Compile and run with hipcc:

bash
hipcc sgemm_test.cpp -o sgemm_test -lrocblas
./sgemm_test

Actual Output:

text
=== Top-left 4x4 of result matrix C ===
2048	2048	2048	2048
2048	2048	2048	2048
2048	2048	2048	2048
2048	2048	2048	2048

MIOpen Introduction: The Magic of Kernel Fusion

MIOpen is ROCm's deep learning acceleration engine (counterpart to NVIDIA's cuDNN). When you call nn.Conv2d in PyTorch, MIOpen works its kernel fusion magic behind the scenes.

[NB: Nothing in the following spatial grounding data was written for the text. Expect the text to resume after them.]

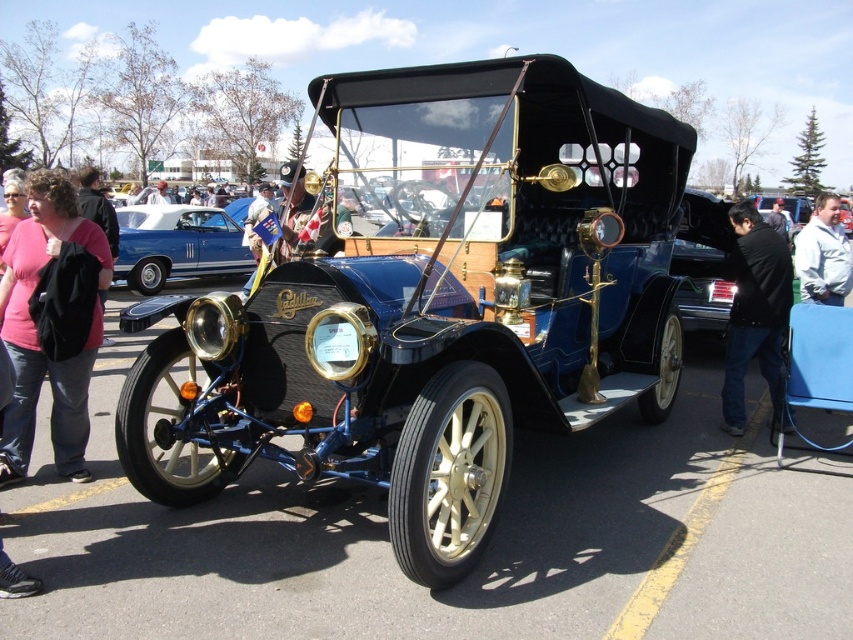
Where is `black leather jacket at lower right`? black leather jacket at lower right is located at coordinates (753, 310).

Image resolution: width=853 pixels, height=640 pixels. What are the coordinates of `black leather jacket at lower right` in the screenshot? It's located at pos(753,310).

Can you confirm if black leather jacket at lower right is positioned below pink fabric shirt at upper left?

No, black leather jacket at lower right is not below pink fabric shirt at upper left.

Is point (788, 288) closer to camera compared to point (42, 246)?

No.

I want to click on black leather jacket at lower right, so click(x=753, y=310).

Who is taller, shiny blue car at center or black leather jacket at center?

black leather jacket at center is taller.

Who is shorter, shiny blue car at center or black leather jacket at center?

With less height is shiny blue car at center.

Is point (151, 289) positioned in front of point (787, 237)?

Yes, point (151, 289) is in front of point (787, 237).

Where is `shiny blue car at center`? This screenshot has height=640, width=853. shiny blue car at center is located at coordinates (177, 244).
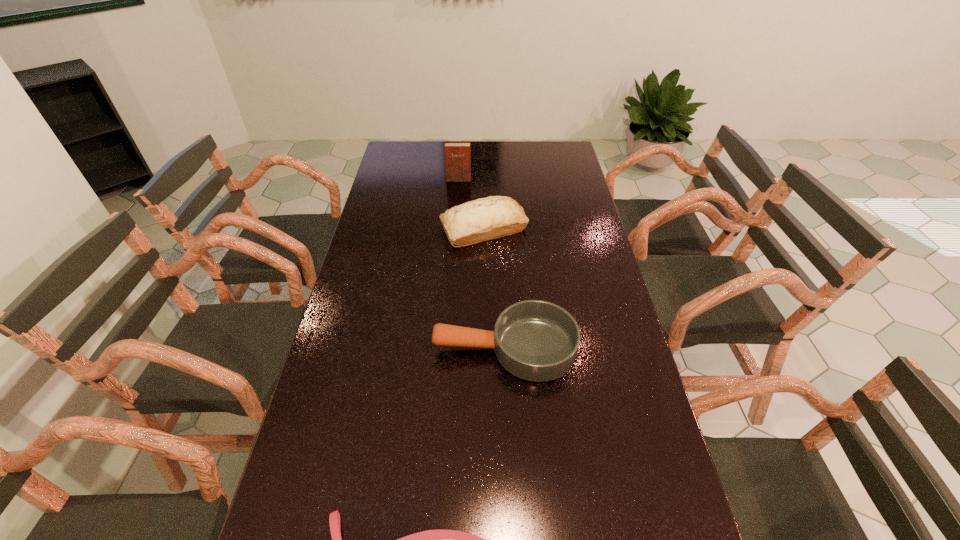
Identify the location of object that is the third closest one to the tallest object. Image resolution: width=960 pixels, height=540 pixels. (440, 539).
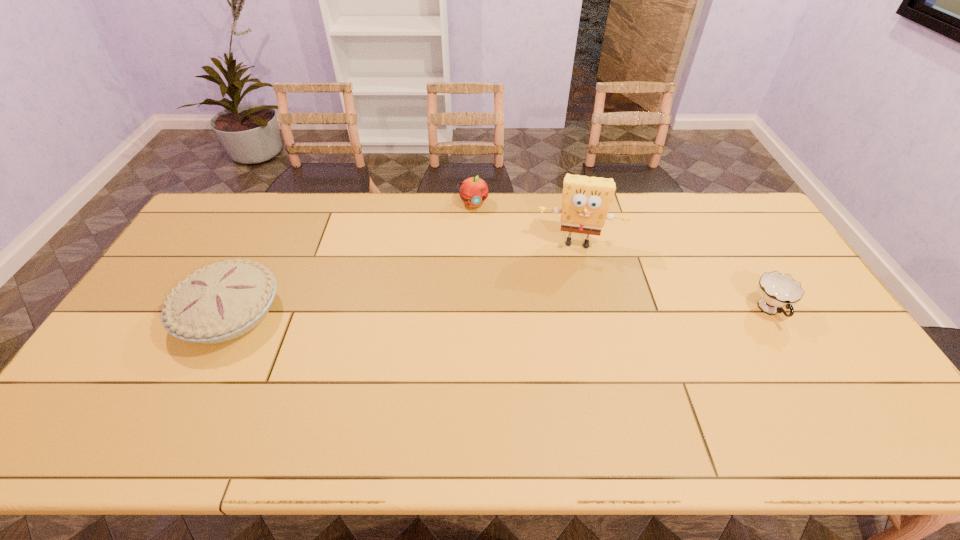
Find the location of `empty space that is in between the tallest object and the cup`. empty space that is in between the tallest object and the cup is located at coordinates (674, 276).

The width and height of the screenshot is (960, 540). I want to click on unoccupied position between the farthest object and the leftmost object, so click(x=351, y=258).

The image size is (960, 540). I want to click on free point between the cup and the farthest object, so click(621, 257).

I want to click on vacant space that is in between the third nearest object and the farthest object, so click(525, 222).

Identify which object is located as the second nearest to the tallest object. Please provide its 2D coordinates. Your answer should be formatted as a tuple, i.e. [(x, y)], where the tuple contains the x and y coordinates of a point satisfying the conditions above.

[(776, 290)]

In the traditional approach, executing Conv2D -> BatchNorm -> ReLU repeatedly reads from and writes to VRAM, causing severe memory bandwidth waste (constantly going back and forth to the "distant warehouse"):

MIOpen's fusion magic merges these three steps into one massive super-kernel. Data completes the convolution, normalization, and activation pipeline directly within the GPU's registers, completely eliminating frequent dependency on slow VRAM:


Chapter Code

Complete source code for this chapter is located in the code/ directory:

FileDescriptionCompile Command
src/infra/handwrite-rocm-operator/code/vector_add.cppVector addition kernel with timerhipcc src/infra/handwrite-rocm-operator/code/vector_add.cpp -o vector_add -O3
src/infra/handwrite-rocm-operator/code/sgemm_test.cpprocBLAS SGEMM matrix multiplicationhipcc src/infra/handwrite-rocm-operator/code/sgemm_test.cpp -o sgemm_test -lrocblas

Chapter Summary

Through this chapter's low-level exploration, you've mastered the following:

Key TakeawaySummary
Execution ModelMastered the Grid-Block-Thread three-level scheduling, learned 1D and 2D addressing with blockIdx and threadIdx.
HIP ProgrammingSuccessfully wrote vector addition, learned about hipDeviceSynchronize() to avoid async pitfalls, and verified PCIe bandwidth constraints on AI computation.
Memory HierarchyBuilt intuitive understanding of Register, LDS, VRAM, and Host RAM access speeds.
Low-Level LibrariesLearned about rocBLAS's column-major pitfall and MIOpen's impressive kernel fusion technology.